Passage for review —
==================================================

Town of Parker files suit to stop trash-transfer facility

BY JAN WONDRA
STAFF WRITER

The Town of Parker has filed suit against the Douglas County Board of Commissioners in an attempt to prevent a trash-transfer facility from being located on the town’s northern border. Parker says the facility is inconsistent with agreements that have been in place between the two governments since 2000 and that the facility would have a negative impact on the town’s professional, medical and corporate businesses, as well as residential neighborhoods, regional parks and open space.

The proposed location for the facility is near Rocky Vista University, the Parker Performing Arts School and Dove Ridge, a single-family residential neighborhood.

The conflict is unusual for both the county and Parker, because the two entities entered into a memorandum of understanding in November 2000, a historic first step for joint land-use planning. That agreement expressing “a mutual desire to establish joint planning areas within and between the county and the town.”

By 2002, the two governments had an intergovernmental agreement and jointly adopted an enforceable comprehensive development plan that regulated land use within Parker’s “urban service area” and what the county calls a “community separation buffer area.” Any development has to comply with both the plan and applicable town regulations and master plans.”

Fast forward to August 2017, when the town received a referral response request from Douglas County about an application to develop a recycle-trash transfer facility just outside Parker’s town limits, but within the urban service area. The town has taken the position that this is a violation of existing governing development agreements. Neither the county nor the town’s master plans allow general industrial uses at the proposed location.

==================================================

Could you print the full article on Parker's lawsuit over the trash-transfer facility, word for word from the headline to the final sentence?

==================================================

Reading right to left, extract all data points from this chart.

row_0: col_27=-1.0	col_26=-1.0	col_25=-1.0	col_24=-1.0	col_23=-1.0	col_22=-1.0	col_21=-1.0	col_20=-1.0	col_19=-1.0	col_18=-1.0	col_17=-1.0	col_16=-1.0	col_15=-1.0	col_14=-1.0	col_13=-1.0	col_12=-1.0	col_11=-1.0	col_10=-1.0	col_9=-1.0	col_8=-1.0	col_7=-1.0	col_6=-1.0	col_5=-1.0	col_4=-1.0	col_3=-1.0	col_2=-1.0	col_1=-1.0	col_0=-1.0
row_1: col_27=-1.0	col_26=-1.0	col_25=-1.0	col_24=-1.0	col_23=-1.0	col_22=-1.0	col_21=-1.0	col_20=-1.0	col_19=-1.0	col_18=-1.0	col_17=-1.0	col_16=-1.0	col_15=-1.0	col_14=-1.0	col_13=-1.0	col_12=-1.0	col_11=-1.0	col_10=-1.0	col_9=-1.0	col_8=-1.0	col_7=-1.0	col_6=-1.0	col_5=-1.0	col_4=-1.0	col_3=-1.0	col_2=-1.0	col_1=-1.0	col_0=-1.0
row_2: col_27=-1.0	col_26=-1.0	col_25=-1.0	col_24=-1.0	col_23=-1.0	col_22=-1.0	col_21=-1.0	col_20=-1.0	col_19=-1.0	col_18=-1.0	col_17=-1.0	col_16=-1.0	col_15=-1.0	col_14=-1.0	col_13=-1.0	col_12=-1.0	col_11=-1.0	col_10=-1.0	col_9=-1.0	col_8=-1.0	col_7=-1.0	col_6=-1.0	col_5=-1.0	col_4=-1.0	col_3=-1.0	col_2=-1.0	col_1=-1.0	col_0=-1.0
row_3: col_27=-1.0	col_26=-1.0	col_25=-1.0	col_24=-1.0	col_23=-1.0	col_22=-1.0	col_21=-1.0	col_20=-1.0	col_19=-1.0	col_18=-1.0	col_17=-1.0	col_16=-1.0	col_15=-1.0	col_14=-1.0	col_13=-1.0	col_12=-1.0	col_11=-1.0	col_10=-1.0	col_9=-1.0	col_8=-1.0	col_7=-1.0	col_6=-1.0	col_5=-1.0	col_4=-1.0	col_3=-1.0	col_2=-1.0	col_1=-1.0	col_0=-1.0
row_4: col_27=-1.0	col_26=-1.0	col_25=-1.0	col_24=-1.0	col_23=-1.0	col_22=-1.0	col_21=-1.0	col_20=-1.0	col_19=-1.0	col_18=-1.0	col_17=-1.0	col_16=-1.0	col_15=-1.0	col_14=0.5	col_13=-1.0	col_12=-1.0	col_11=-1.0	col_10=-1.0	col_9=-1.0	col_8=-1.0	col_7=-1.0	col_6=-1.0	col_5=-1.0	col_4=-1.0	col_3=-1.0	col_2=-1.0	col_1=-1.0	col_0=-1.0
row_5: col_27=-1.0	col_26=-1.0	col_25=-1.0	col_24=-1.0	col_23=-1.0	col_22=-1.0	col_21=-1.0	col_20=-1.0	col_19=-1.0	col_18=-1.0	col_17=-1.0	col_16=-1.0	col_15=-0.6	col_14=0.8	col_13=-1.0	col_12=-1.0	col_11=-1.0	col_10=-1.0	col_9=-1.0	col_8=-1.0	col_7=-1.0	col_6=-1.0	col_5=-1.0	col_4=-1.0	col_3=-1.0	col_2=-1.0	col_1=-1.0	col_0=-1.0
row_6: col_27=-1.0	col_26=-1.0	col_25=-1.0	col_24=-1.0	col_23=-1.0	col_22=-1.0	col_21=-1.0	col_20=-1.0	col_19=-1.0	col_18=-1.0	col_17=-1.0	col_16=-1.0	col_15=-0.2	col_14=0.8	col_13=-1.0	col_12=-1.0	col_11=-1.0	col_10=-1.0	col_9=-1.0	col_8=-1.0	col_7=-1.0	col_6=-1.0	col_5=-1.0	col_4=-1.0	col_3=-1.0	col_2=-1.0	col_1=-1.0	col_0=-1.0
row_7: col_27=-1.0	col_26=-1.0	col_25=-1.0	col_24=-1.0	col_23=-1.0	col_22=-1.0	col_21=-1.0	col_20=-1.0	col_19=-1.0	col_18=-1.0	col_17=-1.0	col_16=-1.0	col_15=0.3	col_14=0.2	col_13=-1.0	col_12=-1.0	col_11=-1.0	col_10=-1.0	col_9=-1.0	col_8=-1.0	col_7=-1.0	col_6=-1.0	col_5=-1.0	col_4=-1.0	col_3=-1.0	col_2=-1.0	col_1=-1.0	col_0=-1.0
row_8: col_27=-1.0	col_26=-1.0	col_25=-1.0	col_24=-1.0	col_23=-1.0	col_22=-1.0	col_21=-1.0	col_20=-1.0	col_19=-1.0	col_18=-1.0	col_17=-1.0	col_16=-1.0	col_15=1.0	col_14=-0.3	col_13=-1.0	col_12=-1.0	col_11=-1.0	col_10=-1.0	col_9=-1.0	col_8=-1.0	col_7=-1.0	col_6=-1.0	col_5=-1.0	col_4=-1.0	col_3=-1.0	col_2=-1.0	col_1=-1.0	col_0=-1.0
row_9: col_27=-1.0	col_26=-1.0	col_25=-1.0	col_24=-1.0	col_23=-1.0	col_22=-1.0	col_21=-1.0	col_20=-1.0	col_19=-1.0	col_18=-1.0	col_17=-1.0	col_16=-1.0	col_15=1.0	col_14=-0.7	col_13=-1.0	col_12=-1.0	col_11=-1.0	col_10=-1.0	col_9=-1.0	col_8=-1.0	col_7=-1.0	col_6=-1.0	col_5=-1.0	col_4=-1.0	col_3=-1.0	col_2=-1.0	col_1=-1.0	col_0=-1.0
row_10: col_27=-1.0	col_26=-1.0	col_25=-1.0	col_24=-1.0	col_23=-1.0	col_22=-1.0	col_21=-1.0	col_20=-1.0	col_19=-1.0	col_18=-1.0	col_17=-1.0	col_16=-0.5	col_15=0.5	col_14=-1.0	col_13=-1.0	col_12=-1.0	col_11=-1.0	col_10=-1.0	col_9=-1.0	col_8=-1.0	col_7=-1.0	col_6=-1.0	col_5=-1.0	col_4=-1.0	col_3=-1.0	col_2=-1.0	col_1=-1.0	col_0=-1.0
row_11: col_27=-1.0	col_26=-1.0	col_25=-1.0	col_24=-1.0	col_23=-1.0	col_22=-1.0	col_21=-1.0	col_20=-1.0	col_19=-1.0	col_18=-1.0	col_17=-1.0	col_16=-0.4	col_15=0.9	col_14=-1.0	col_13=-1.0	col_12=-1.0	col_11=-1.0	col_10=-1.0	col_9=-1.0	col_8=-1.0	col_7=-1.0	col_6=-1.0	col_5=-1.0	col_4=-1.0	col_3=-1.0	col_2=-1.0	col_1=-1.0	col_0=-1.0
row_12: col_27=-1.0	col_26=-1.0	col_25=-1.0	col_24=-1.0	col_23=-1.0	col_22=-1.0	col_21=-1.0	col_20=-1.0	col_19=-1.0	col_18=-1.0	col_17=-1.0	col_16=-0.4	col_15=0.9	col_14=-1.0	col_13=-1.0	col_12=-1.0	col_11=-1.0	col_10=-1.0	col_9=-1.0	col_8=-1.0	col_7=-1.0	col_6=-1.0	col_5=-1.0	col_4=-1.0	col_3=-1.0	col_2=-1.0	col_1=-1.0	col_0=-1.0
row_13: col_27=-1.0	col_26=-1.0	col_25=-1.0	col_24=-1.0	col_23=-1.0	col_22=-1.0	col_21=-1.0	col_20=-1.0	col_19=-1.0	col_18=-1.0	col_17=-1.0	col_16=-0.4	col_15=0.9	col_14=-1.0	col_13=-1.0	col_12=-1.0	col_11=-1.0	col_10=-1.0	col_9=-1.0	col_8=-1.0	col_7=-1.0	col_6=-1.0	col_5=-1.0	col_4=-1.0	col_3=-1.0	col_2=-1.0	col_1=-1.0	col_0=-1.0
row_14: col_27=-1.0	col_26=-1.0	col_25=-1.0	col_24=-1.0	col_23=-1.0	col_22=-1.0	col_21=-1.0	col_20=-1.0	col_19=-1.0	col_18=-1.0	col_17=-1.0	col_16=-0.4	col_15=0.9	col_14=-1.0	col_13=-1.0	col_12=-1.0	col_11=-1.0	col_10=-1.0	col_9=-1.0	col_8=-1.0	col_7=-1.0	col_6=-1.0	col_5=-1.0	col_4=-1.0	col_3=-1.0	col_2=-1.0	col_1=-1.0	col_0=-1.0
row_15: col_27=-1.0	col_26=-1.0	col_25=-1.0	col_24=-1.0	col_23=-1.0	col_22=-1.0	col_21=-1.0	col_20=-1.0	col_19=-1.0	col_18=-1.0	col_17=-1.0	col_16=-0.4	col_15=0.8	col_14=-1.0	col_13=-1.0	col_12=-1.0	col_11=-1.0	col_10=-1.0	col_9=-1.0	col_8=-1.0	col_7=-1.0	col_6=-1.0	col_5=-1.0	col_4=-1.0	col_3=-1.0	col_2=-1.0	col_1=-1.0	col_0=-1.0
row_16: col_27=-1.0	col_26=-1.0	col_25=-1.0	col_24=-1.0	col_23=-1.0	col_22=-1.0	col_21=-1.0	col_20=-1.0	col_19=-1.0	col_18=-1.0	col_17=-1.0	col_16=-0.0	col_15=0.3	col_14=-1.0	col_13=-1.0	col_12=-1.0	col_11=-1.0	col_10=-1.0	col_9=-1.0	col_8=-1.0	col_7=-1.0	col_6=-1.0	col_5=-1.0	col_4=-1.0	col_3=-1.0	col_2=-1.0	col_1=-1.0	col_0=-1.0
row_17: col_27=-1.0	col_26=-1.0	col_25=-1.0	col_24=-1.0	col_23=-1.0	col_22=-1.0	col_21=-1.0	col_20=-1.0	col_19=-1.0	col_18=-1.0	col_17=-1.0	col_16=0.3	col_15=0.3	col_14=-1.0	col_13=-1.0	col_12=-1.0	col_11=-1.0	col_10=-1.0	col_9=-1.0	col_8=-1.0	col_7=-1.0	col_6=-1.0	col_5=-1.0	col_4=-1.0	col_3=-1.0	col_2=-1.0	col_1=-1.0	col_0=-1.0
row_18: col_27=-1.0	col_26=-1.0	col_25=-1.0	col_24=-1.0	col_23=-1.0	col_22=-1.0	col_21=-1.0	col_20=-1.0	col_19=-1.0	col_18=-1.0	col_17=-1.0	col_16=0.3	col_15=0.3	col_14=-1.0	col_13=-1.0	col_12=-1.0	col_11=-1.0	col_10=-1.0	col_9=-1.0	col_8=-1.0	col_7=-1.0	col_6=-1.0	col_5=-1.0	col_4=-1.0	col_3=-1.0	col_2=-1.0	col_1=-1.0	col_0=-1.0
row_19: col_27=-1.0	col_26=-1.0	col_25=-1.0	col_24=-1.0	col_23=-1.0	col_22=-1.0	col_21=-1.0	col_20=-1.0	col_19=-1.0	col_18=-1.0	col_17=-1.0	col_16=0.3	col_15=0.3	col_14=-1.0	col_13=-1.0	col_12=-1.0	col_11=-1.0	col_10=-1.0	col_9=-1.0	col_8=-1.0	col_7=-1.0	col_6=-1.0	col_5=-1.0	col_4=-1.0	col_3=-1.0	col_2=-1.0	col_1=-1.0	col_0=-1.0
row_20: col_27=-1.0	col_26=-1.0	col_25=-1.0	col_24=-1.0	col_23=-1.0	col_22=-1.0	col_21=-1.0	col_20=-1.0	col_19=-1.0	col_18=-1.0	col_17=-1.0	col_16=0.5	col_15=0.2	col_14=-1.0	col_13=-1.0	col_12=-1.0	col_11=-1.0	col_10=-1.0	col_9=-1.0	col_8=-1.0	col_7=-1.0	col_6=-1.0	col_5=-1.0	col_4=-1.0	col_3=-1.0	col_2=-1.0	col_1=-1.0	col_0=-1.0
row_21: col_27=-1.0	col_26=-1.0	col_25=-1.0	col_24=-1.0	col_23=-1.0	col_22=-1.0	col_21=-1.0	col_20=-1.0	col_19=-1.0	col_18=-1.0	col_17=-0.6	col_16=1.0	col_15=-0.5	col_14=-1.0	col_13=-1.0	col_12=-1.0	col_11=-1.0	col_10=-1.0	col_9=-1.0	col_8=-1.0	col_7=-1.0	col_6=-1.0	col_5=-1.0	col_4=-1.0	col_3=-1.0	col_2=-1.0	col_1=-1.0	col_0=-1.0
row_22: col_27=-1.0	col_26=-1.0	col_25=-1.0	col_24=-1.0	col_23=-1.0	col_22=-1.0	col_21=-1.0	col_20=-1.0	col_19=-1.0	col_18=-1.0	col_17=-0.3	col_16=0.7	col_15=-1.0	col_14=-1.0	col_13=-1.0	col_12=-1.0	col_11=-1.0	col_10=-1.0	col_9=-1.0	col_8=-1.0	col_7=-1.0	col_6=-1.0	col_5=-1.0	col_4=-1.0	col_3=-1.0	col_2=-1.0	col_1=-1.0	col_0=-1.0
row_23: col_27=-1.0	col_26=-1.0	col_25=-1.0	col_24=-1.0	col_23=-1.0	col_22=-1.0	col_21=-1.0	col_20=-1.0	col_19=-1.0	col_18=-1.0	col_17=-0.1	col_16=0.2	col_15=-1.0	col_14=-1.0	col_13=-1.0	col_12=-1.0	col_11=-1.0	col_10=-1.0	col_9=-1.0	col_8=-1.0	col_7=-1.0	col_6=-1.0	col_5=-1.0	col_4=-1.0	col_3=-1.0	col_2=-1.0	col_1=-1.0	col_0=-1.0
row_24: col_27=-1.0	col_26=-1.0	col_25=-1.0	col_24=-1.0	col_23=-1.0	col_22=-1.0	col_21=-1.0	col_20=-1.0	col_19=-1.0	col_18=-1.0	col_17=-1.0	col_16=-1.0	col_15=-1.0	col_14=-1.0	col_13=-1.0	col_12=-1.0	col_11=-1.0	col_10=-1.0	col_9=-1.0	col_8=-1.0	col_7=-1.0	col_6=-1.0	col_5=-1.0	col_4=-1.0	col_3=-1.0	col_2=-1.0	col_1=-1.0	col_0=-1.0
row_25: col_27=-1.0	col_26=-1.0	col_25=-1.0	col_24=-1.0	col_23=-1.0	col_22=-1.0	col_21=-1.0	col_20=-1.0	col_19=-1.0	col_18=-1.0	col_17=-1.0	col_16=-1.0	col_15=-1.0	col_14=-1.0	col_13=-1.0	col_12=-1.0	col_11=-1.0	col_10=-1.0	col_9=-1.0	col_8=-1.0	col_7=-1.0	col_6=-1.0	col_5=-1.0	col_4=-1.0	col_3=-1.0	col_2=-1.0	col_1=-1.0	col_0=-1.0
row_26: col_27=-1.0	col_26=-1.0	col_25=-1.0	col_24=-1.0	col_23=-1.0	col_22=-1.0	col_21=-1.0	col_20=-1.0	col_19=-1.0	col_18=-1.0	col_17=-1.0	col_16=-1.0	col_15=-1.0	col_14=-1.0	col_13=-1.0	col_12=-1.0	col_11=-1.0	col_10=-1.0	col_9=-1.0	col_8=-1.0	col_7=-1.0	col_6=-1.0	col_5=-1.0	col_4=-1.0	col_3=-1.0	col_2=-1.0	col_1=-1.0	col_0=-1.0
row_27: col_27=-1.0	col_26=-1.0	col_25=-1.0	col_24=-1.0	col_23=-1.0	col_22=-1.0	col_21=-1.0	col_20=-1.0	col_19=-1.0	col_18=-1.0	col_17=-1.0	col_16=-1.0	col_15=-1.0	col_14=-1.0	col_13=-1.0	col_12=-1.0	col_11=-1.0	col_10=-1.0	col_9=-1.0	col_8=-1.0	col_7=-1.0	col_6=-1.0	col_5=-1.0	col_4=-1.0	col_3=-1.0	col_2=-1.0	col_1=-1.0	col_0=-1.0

==================================================

Solved problem —
Town of Parker files suit to stop trash-transfer facility

BY JAN WONDRA
STAFF WRITER

The Town of Parker has filed suit against the Douglas County Board of Commissioners in an attempt to prevent a trash-transfer facility from being located on the town’s northern border. Parker says the facility is inconsistent with agreements that have been in place between the two governments since 2000 and that the facility would have a negative impact on the town’s professional, medical and corporate businesses, as well as residential neighborhoods, regional parks and open space.

The proposed location for the facility is near Rocky Vista University, the Parker Performing Arts School and Dove Ridge, a single-family residential neighborhood.

The conflict is unusual for both the county and Parker, because the two entities entered into a memorandum of understanding in November 2000, a historic first step for joint land-use planning. That agreement expressing “a mutual desire to establish joint planning areas within and between the county and the town.”

By 2002, the two governments had an intergovernmental agreement and jointly adopted an enforceable comprehensive development plan that regulated land use within Parker’s “urban service area” and what the county calls a “community separation buffer area.” Any development has to comply with both the plan and applicable town regulations and master plans.”

Fast forward to August 2017, when the town received a referral response request from Douglas County about an application to develop a recycle-trash transfer facility just outside Parker’s town limits, but within the urban service area. The town has taken the position that this is a violation of existing governing development agreements. Neither the county nor the town’s master plans allow general industrial uses at the proposed location.